Even years later as we prepare for Christmas, and my mother is asking me again what I want, I can’t help but respond: “Nothing Mom, I already have everything I want or need.”

She truly did give me everything I needed, including the work ethic that launched my career. I will always be grateful for her generous heart and incredible self-sacrifice.

Now, I am the father of five kids and a brand-new (7-month-old) grandkid. My older kids are out of the house and gainfully employed while my three younger kids are in high school.

These days the roles are reversed, and I am asking my teenagers what they want for Christmas.

Contrary to my own growing up, their Santa list seems to be growing much longer each year. Nothing like when I was a kid. All I can remember wanting was a Red Ryder BB gun, but God forbid, I would never tell my mother that.

As a result, this year, I am going to change things up. Today, I’ll not only share with you my real Christmas wish, but also my plan to fulfill my kids’ wish lists over the long term.

The Magical Gift of Dividends

Whether my kids know it or not, they do have everything they could possibly need and so much more.

And after a lot of thinking, I decided that this year, I’m going to break tradition and buy my kids stock.

I know this plan may likely go down like coal in Charlie Brown’s stocking, but I know that in the long run, my kids need to learn to be thankful as well as understand how to save money.

Dividend-paying stocks provide their shareholders with two return components: growth in capital and income.

The first factor to pay attention to is the capital appreciation component (growth) or the increase (or decrease) in the stock’s value over time.

The second is the dividend, or lack thereof, that the company pays to shareholders in cash, typically once a quarter.

The two added together equal the shareholders’ total return.

One important thing to remember is that when comparing two companies with equivalent rates of earnings—one paying a dividend and the other not paying—the dividend-paying company will pay its shareholder a higher total return. 

The stock that pays a dividend to its shareholders is providing them a return bonus or kicker.

What Most Investors Pay Attention To & Miss Out On

Historically and for most investors, relying on steady dividends to provide a large-enough income has been a challenge.

For those investors seeking yield, the difficulty is in predicting the exact dividend policies companies will adopt in the coming years.

And as more investors enter retirement and need to replace substantial proportions of their working-years’ income by using their investment portfolios, a reliable dividend-yield strategy is a must.

Because real estate investment trusts (REITs) distribute (by law) at least 90% of their taxable income to shareholders annually in the form of dividends, investors are becoming increasingly attracted to the notion of balancing a portfolio with these steady and reliable dividend investments.

A company that qualifies as a REIT can deduct dividends paid to its shareholders from its corporate taxable income.

As a result, most REITs historically remit at least 100% of their taxable income to their shareholders and therefore owe no corporate tax.

REIT shareholders pay taxes on the dividends received and any capital gains.
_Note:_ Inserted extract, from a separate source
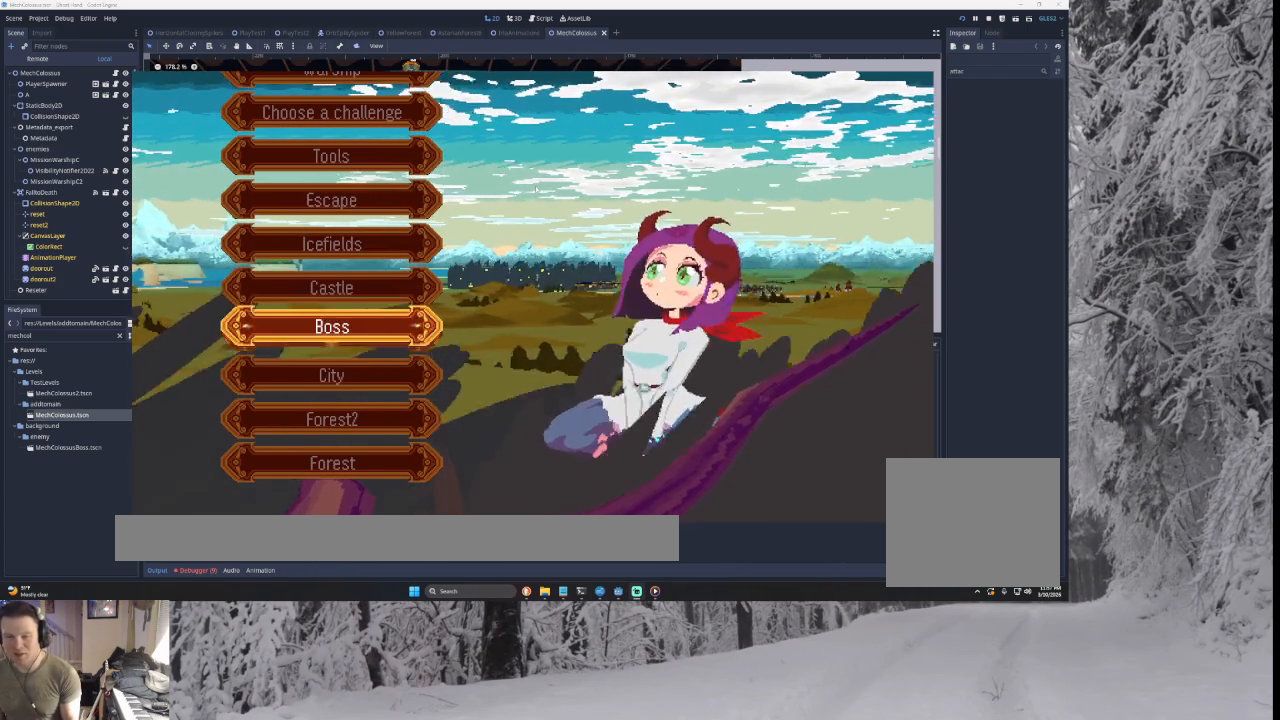
{"buttons": ["CROSS"], "left_stick": "center", "right_stick": "center", "events": [[67, "left_stick", "down"], [167, "left_stick", "center"], [333, "left_stick", "up"], [467, "left_stick", "center"]]}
Most states honor this federal treatment and also do not require REITs to pay state income tax.

Like other businesses, but unlike partnerships, a REIT cannot pass any tax losses through to its investors.
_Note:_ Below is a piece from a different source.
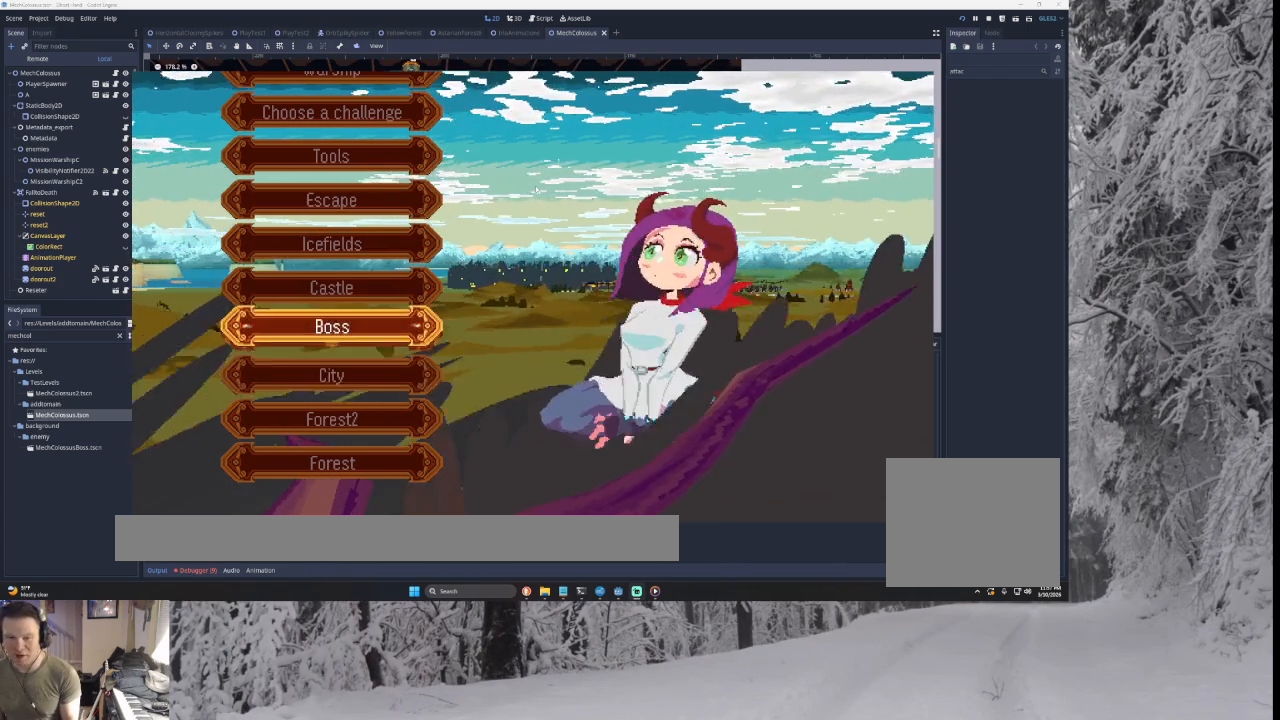
{"buttons": ["CROSS"], "left_stick": "up", "right_stick": "center", "events": [[133, "left_stick", "down"], [267, "left_stick", "center"], [433, "left_stick", "up"]]}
All I Want For Christmas Are A Few Good REITs

That’s why all I want for Christmas are a few good REITs. And there are two great REITs trading at a discount now.

One is STAG Industrial (STAG), a solid industrial landlord with 563 buildings and over 111 million square feet of space spread across 41 states.
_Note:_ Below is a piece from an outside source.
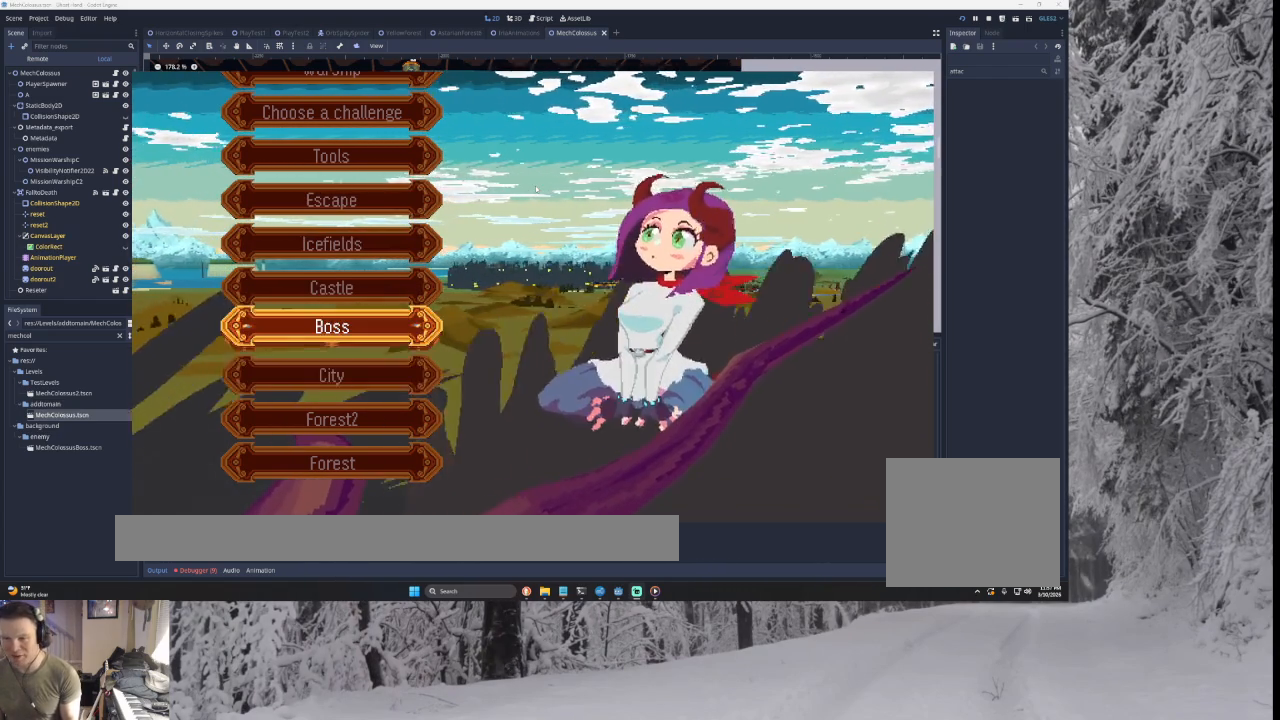
{"buttons": ["CROSS"], "left_stick": "center", "right_stick": "center", "events": [[67, "left_stick", "center"], [233, "left_stick", "down"], [367, "left_stick", "center"]]}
STAG has a history of paying and increasing dividends for over 11 years in a row and importantly, shares are currently discounted, which means you can buy them with a margin of safety.

Another stocking stuffer idea is Simon Property Group (SPG), a mall juggernaut with a portfolio of over 200 properties primarily here in the U.S.

Its strong portfolio is mostly made up of Class A Malls – which means it produces some of the best results for tenants when it comes to retail sales per square foot.

These shares are also currently trading at a discount, in addition to having a tasty 6.1% dividend yield as of the time of writing this. The upside looks appealing and our research targets shares to return over 20% in 12 months.

I can’t wait to see the expression on my three teenagers faces when I tell them they are getting stock for Christmas.

They may not be thrilled at first. But unlike the items they want that they’ll get bored of in a couple of months, REITs are one gift I know will keep giving in the years ahead.

I’ll be sure to remind them of a quote from one of the wealthiest investors of all-time:

“Do you know the only thing that gives me pleasure? It’s to see my dividends coming in.” – John D. Rockefeller

I’ll let you know how it goes after the new year. I would love to hear from you about the financial lessons that you’ve tried to pass onto your kids over the years. Please share them, here.

In the meantime, have a wonderful Christmas with your friends and family this weekend. I hope you are surrounded by loved ones and blessings that last.